The Virginia-based group, ProEnglish, supports the lawsuit on its website and is holding a news conference this week. It said in a news release Friday that PCC officials "mistreated and discriminated against" the student, Terri Bennett, when she complained about the problem.
Bennett's lawsuit says she was suspended after telling college officials that she was unable to study properly because Spanish-speaking students chat incessantly and translate out loud for each other during class.
The "talking, interruptions and distractions, all in Spanish" reached the point that "it impeded Ms. Bennett's ability to concentrate, focus, listen to the lecture and do group studies," the lawsuit said.
PCC spokesman C.J. Karamargin said he can't comment on the specifics of the case while it's before the court, but said "we are confident the evidence will demonstrate that the college acted appropriately."

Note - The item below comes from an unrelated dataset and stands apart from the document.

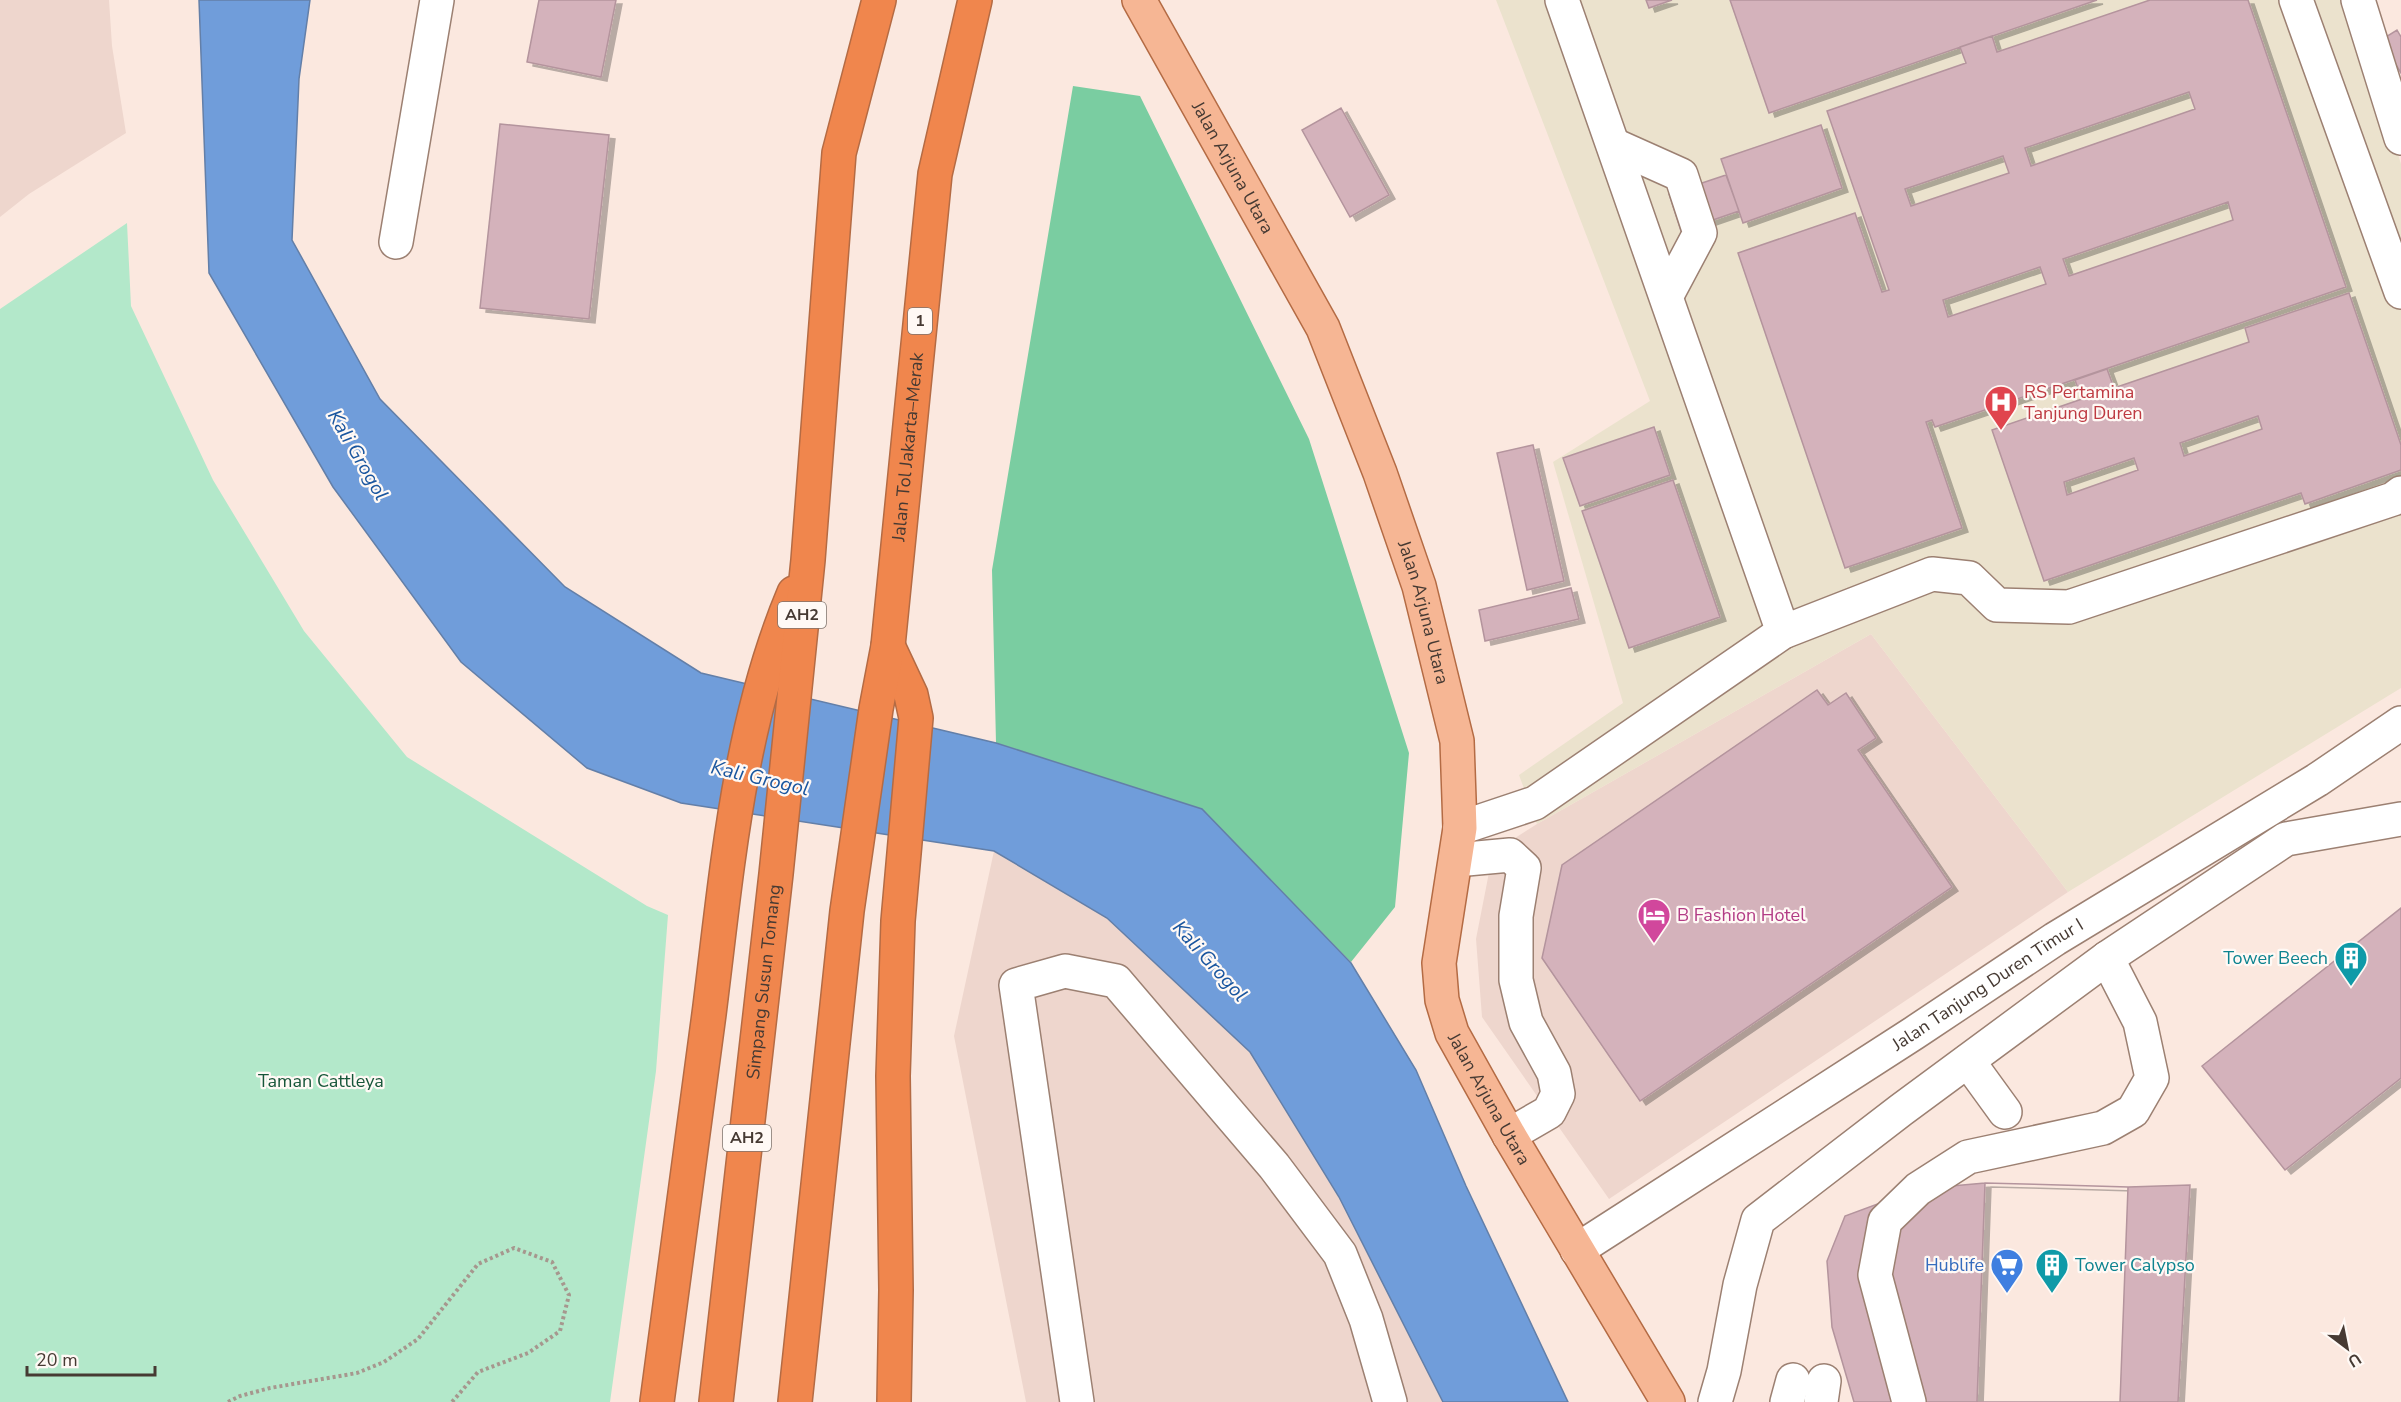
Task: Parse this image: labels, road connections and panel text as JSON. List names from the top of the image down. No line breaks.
{"streets":{"highway":["1","Jalan Tol Jakarta–Merak","AH2","Simpang Susun Tomang"],"main road":["Jalan Arjuna Utara"],"street":["Jalan Tanjung Duren Timur I"]},"crossings":[["Jalan Arjuna Utara","Jalan Tanjung Duren Timur I"]],"water":["Kali Grogol"],"parks":["Taman Cattleya"],"places":{"hospital":["RS Pertamina Tanjung Duren"],"hotel":["B Fashion Hotel"],"building":["Tower Beech","Tower Calypso"],"supermarket":["Hublife"]},"scale_bar":"20 m","north":"bottom right"}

Bennett was suspended in May from PCC's Desert Vista campus, located in a neighborhood heavily populated with native Spanish-speakers. Her lawsuit says one college official called her "a bigot and a bitch" when she complained.
It also says PCC justified the suspension by accusing Bennett of disrupting class and "displaying intimidating behavior to students, faculty and staff."
A few weeks ago, Bennett's lawyer, John Munger of Tucson, filed paperwork in Pima County Superior Court asking a judge to review the college's handling of the matter.
Bennett is seeking to have her suspension overturned, her legal costs covered and an awarding of "further relief as the court may deem just and proper."
Some ProEnglish board members are linked to organizations that critics describe as promoters of racial hatred.
For example, Phil Kent, the ProEnglish spokesman for the PCC lawsuit, also is executive director of the Virginia-based American Immigration Control Foundation. The foundation is listed as an "active U.S. hate group" on the website of the Southern Poverty Law Center, a national watchdog group based in Alabama that battles racism and other discrimination.
Another ProEnglish board member, John Tanton, is described by the watchdog group as "the racist architect of the modern anti-immigrant movement" with "many ties to white nationalism."
Kent, the ProEnglish spokesman, dismisses such criticism."They have always hated us and smeared us," he said of the Southern Poverty Law Center. "We just laugh it off and move on."
"We are confident the evidence will demonstrate that the college acted appropriately."